From: Leonid A Broukhis <leob@mailcom.com>
To: gdb-gnats@sources.redhat.com
Cc:
Subject: Re: gdb/1171: GDB 5.3 misreads the symbol table for very big executables
Date: Tue, 6 May 2003 16:41:40 -0700
Here's how to reproduce the bug:
--- cut here ---
struct XX { virtual int foo() = 0; };
template <int a> struct X : public XX {
int foo() { return a; }
};
// perl -e 'for ($i = 0; $i < 5000; $i++) { print "X<$i> x$i;\n"; }'
X<0> x0;
X<1> x1;
X<2> x2;
X<3> x3;
X<4> x4;
...
X<4999> x4999;
int bar(XX & x) { return x.foo(); }
int main() { return bar(x1234); }
--- cut here ---
Compile with gcc version 3.2.2 (split into 5 or more files,
as the compilation is very slow).
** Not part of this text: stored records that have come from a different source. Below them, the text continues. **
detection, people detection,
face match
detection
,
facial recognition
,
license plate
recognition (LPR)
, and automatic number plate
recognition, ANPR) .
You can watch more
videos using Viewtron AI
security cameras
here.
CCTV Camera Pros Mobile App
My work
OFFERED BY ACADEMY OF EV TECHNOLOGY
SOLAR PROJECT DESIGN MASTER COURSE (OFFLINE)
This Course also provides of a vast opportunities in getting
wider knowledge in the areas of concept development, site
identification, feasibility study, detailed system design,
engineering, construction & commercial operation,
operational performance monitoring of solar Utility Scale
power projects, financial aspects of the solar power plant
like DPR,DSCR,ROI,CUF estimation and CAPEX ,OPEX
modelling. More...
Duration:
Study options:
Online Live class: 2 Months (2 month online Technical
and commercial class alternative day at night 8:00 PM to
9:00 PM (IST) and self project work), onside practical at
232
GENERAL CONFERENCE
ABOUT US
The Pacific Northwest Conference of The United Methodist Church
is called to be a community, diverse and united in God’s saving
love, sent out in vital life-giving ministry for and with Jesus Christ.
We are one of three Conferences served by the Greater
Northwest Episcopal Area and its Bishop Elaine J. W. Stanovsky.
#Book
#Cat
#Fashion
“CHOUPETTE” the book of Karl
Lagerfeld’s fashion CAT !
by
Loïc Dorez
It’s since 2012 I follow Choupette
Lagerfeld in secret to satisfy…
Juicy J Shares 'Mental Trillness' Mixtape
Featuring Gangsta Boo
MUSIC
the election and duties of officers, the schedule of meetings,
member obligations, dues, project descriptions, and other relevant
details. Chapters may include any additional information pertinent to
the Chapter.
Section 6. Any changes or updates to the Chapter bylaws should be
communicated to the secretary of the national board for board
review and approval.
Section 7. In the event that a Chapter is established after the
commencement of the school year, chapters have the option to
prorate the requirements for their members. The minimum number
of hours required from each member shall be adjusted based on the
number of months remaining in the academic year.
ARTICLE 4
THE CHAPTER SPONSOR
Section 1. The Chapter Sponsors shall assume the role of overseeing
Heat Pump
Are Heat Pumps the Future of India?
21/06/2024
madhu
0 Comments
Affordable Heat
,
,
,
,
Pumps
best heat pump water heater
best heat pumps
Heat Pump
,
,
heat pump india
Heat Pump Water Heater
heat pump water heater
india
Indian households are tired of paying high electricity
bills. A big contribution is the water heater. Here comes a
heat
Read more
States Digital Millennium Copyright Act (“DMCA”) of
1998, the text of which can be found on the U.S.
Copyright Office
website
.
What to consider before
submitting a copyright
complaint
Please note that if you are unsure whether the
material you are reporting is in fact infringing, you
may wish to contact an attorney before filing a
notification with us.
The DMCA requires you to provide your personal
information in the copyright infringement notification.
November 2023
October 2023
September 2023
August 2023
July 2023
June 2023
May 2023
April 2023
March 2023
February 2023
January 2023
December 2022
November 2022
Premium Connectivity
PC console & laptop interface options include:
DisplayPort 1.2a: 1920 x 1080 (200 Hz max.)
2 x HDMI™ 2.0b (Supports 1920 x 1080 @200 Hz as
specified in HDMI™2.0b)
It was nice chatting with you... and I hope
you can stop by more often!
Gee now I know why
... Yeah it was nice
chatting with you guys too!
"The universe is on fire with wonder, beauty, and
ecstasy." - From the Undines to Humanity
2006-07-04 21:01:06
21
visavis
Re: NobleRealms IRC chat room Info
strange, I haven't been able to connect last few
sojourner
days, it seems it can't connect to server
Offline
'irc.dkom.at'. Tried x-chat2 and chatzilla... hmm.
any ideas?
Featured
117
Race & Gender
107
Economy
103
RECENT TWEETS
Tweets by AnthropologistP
I've used flags -g -O .
This results in more than 25000 sections, and gdb does not
show the address of 'main' properly:
nm: 001b5988 T main
gdb (info addr main): Symbol "main" is a function at address 0x130d328.
If the number of variables is reduced to 4000, the bug disappears.